(Stored data entries)
Start of Block
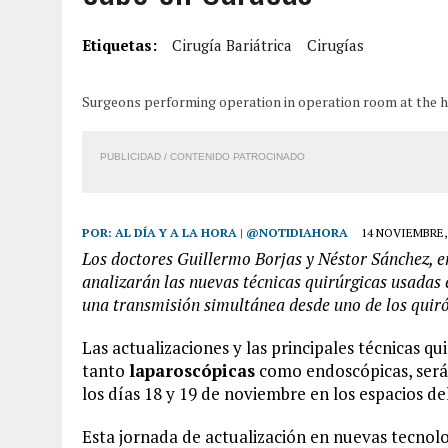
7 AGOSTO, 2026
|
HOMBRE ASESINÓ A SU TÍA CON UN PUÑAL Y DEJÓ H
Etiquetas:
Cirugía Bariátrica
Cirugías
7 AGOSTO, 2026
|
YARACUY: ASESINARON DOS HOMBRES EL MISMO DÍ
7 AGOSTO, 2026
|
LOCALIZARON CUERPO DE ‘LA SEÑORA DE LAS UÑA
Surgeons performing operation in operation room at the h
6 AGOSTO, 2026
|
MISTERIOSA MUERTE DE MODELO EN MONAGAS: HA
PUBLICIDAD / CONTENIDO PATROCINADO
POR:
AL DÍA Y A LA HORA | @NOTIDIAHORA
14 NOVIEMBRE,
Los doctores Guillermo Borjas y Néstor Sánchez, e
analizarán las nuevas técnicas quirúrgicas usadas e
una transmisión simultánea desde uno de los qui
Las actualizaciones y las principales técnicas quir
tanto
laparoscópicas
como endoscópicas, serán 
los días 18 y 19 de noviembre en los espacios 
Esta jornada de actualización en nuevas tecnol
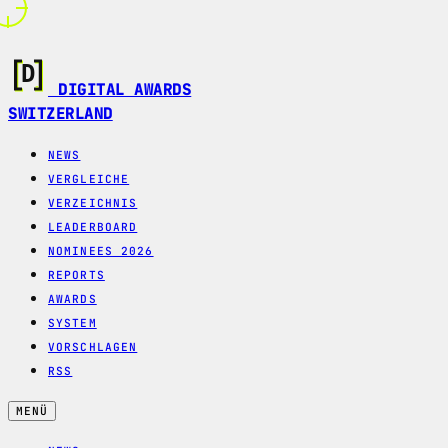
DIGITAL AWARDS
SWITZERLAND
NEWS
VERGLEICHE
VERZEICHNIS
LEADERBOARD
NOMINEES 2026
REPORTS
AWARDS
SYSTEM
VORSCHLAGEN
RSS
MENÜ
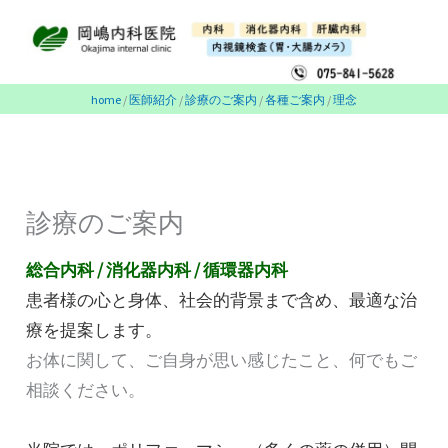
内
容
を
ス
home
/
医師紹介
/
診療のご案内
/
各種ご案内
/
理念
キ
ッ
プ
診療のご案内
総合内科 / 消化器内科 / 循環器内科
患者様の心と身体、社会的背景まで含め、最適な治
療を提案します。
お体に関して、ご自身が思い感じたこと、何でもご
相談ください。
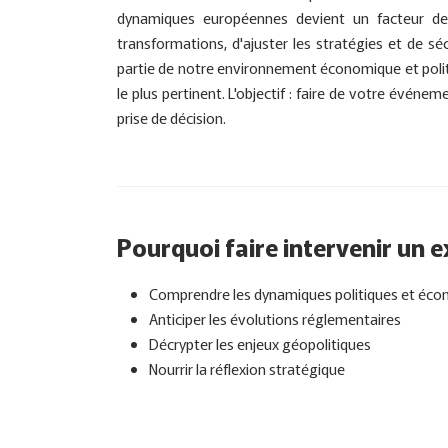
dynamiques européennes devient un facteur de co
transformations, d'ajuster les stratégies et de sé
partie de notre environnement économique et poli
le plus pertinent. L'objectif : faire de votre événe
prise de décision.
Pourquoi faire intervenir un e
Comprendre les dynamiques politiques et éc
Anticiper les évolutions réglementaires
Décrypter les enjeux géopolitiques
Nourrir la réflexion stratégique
End of Block
- **Problem requirements**: Return every line of text in the listing above word for word and in order. Leave out the pictures.

- **Reply**:
7 AGOSTO, 2026
|
HOMBRE ASESINÓ A SU TÍA CON UN PUÑAL Y DEJÓ H
Etiquetas:
Cirugía Bariátrica
Cirugías
7 AGOSTO, 2026
|
YARACUY: ASESINARON DOS HOMBRES EL MISMO DÍ
7 AGOSTO, 2026
|
LOCALIZARON CUERPO DE ‘LA SEÑORA DE LAS UÑA
Surgeons performing operation in operation room at the h
6 AGOSTO, 2026
|
MISTERIOSA MUERTE DE MODELO EN MONAGAS: HA
PUBLICIDAD / CONTENIDO PATROCINADO
POR:
AL DÍA Y A LA HORA | @NOTIDIAHORA
14 NOVIEMBRE,
Los doctores Guillermo Borjas y Néstor Sánchez, e
analizarán las nuevas técnicas quirúrgicas usadas e
una transmisión simultánea desde uno de los qui
Las actualizaciones y las principales técnicas quir
tanto
laparoscópicas
como endoscópicas, serán 
los días 18 y 19 de noviembre en los espacios 
Esta jornada de actualización en nuevas tecnol
DIGITAL AWARDS
SWITZERLAND
NEWS
VERGLEICHE
VERZEICHNIS
LEADERBOARD
NOMINEES 2026
REPORTS
AWARDS
SYSTEM
VORSCHLAGEN
RSS
MENÜ
内
容
を
ス
home
/
医師紹介
/
診療のご案内
/
各種ご案内
/
理念
キ
ッ
プ
診療のご案内
総合内科 / 消化器内科 / 循環器内科
患者様の心と身体、社会的背景まで含め、最適な治
療を提案します。
お体に関して、ご自身が思い感じたこと、何でもご
相談ください。
dynamiques européennes devient un facteur de co
transformations, d'ajuster les stratégies et de sé
partie de notre environnement économique et poli
le plus pertinent. L'objectif : faire de votre événe
prise de décision.
Pourquoi faire intervenir un e
Comprendre les dynamiques politiques et éc
Anticiper les évolutions réglementaires
Décrypter les enjeux géopolitiques
Nourrir la réflexion stratégique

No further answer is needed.